Problem to work on ->
Would you copy all lines in the data that contain the word "Replacement"?

Data for this exercise ->
━━━━━━
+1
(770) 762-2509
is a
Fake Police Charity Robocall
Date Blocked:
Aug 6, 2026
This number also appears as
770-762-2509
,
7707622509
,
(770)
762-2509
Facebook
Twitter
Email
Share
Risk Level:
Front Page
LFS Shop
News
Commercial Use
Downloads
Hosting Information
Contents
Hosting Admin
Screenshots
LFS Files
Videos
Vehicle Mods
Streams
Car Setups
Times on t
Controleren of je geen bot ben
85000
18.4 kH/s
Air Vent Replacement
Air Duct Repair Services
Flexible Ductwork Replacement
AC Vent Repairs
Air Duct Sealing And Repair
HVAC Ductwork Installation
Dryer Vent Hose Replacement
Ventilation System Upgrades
━━━━━━
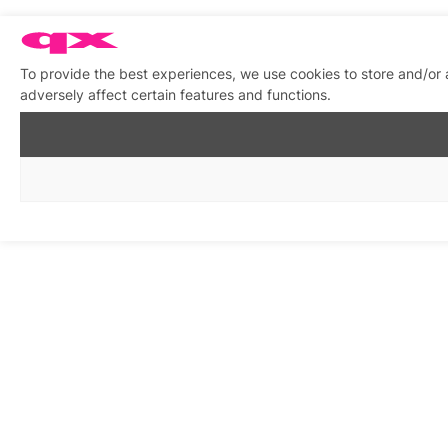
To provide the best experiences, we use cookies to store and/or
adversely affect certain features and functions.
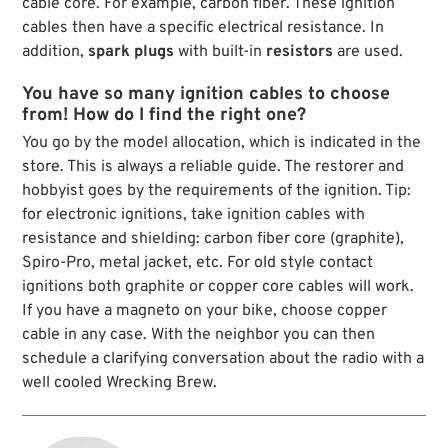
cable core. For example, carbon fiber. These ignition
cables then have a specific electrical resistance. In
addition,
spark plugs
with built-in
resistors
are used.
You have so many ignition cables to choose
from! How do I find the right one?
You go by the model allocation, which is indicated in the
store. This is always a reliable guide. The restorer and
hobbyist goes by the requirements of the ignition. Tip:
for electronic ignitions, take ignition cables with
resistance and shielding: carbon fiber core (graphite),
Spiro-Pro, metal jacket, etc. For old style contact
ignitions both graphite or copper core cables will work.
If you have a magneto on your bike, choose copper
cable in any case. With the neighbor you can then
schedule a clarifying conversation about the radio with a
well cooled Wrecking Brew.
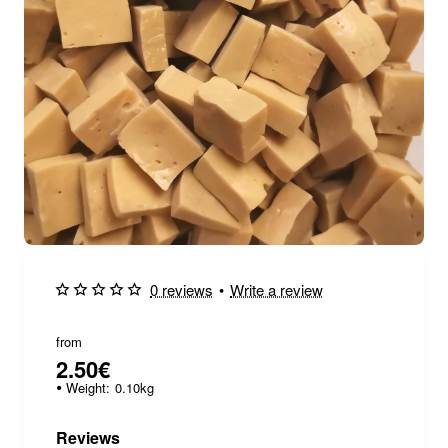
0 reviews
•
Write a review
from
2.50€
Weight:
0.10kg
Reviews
━━━━━━
Response ->
Air Vent Replacement
Flexible Ductwork Replacement
Dryer Vent Hose Replacement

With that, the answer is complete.